Article I.1
Au sens de l'article L. 114 du code de l'action sociale et des familles, constitue un handicap : « toute limitation d'activité ou restriction de participation à la vie en société subie dans son environnement par une personne en raison d'une altération substantielle, durable ou définitive d'une ou plusieurs fonctions physiques, sensorielles, mentales, cognitives ou psychiques, d'un polyhandicap ou d'un trouble de santé invalidant ».
Cette définition consacre une approche large des situations de handicap.

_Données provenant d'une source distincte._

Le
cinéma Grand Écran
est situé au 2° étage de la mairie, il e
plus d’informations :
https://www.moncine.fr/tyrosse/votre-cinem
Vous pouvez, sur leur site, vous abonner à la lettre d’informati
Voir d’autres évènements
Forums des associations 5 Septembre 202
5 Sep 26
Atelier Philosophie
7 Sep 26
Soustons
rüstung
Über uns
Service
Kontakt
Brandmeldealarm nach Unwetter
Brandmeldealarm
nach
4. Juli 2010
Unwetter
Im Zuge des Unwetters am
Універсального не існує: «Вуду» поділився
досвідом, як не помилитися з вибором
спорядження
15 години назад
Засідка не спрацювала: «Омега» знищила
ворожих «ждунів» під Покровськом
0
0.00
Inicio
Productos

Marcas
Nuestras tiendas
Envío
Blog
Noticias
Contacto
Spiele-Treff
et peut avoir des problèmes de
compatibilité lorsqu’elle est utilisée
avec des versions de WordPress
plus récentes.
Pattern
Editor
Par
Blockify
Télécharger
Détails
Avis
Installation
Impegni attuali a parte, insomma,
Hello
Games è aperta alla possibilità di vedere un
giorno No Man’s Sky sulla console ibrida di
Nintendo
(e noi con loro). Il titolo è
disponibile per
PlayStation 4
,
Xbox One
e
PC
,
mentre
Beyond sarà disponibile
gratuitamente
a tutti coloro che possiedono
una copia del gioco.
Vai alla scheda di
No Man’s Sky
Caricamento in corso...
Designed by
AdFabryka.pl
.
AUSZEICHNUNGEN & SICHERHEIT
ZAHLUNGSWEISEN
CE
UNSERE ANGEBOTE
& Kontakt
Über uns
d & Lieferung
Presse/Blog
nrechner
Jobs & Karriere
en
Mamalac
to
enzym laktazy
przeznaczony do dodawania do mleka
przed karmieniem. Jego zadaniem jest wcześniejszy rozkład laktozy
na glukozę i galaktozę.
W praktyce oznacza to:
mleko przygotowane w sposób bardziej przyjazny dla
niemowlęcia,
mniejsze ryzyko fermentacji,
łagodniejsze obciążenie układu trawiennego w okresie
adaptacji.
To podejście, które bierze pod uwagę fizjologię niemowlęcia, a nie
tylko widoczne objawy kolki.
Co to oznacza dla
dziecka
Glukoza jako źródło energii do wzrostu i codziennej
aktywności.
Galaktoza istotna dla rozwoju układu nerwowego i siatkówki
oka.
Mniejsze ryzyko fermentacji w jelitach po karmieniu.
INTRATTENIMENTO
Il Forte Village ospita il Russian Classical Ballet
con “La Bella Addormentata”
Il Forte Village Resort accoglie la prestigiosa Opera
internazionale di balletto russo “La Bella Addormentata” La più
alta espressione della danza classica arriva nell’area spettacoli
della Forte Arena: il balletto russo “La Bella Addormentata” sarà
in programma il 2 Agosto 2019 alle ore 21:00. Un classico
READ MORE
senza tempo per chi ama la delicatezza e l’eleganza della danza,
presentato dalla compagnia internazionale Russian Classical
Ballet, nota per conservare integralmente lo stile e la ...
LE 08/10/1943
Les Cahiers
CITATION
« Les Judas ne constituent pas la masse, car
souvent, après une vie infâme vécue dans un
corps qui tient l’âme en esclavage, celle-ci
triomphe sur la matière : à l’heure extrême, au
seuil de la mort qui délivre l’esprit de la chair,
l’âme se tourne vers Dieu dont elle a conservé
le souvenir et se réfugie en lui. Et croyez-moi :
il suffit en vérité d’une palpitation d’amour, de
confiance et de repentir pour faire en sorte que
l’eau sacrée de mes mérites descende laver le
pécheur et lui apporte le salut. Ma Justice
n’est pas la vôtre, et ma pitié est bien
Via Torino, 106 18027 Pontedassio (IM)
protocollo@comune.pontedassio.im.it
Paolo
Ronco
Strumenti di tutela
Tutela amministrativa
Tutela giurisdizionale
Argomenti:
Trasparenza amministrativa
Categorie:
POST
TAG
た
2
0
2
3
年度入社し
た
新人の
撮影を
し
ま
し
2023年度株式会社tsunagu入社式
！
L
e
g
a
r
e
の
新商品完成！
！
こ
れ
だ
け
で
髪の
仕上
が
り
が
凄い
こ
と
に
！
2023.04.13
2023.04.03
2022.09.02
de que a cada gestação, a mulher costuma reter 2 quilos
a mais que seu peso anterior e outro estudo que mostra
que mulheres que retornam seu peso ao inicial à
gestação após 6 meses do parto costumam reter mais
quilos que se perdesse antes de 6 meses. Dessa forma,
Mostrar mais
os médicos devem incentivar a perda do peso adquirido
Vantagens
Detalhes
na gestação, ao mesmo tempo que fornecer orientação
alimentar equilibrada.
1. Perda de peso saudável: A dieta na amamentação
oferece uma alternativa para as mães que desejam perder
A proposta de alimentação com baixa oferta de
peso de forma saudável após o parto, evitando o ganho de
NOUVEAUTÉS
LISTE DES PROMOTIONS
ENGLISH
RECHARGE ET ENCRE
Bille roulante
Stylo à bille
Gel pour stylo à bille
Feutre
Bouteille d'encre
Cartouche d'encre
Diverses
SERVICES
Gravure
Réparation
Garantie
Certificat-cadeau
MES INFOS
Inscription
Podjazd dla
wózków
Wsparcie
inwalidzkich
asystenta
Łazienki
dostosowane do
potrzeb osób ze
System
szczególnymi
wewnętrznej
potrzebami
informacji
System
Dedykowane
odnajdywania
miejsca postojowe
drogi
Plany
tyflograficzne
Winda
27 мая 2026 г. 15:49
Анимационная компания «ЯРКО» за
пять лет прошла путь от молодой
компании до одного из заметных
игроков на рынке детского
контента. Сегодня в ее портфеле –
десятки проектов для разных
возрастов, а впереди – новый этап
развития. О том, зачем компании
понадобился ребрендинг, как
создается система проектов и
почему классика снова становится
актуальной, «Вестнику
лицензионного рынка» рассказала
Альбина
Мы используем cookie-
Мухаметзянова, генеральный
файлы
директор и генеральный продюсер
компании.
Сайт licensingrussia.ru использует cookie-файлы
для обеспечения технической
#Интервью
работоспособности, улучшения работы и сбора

La reconnaissance de cette situation est confiée à une commission des droits et de l'autonomie des personnes handicapées (CDAPH) mentionnée à l'article L. 146-9 du code de l'action sociale et des familles.
Les dispositions du présent accord visent dès lors les salariés répondant aux critères définis par le code du travail concernant les travailleurs handicapés, à savoir :
– les bénéficiaires de l'obligation d'emploi tels que visés par les dispositions législatives, aux articles L. 5212-2 à 4 et L. 5212-13 du code du travail :
–– travailleurs reconnus handicapés par la commission des droits et de l'autonomie des personnes handicapées (CDAPH ex COTOREP) ;
–– victimes d'accidents du travail ou de maladies professionnelles ayant entraîné une incapacité permanente au moins égale à 10 % et titulaires d'une rente attribuée au titre de tout régime de protection sociale obligatoire ;
–– titulaires d'une pension d'invalidité attribuée au titre du régime obligatoire de sécurité sociale à condition que l'invalidité des intéressés réduise au moins des 2/3 leur capacité de travail ou de gain (catégorie 2) ;
–– titulaires de la carte d'invalidité définie à l'article L. 241-3 du code de l'action sociale et des familles ;
–– titulaires de l'allocation aux adultes handicapés ;
–– anciens militaires et assimilés, titulaires d'une pension militaire d'invalidité ;
–– les sapeurs-pompiers volontaires titulaires d'une allocation ou d'une rente invalidité relative à un accident survenu ou une maladie contractée en service ;
– les salariés qui deviendraient handicapés à la suite d'un accident de travail ou d'une maladie professionnelle ou toute atteinte affectant leur aptitude au poste occupé, sous réserve que l'une des conditions de l'obligation légale citée ci-dessus soit remplie.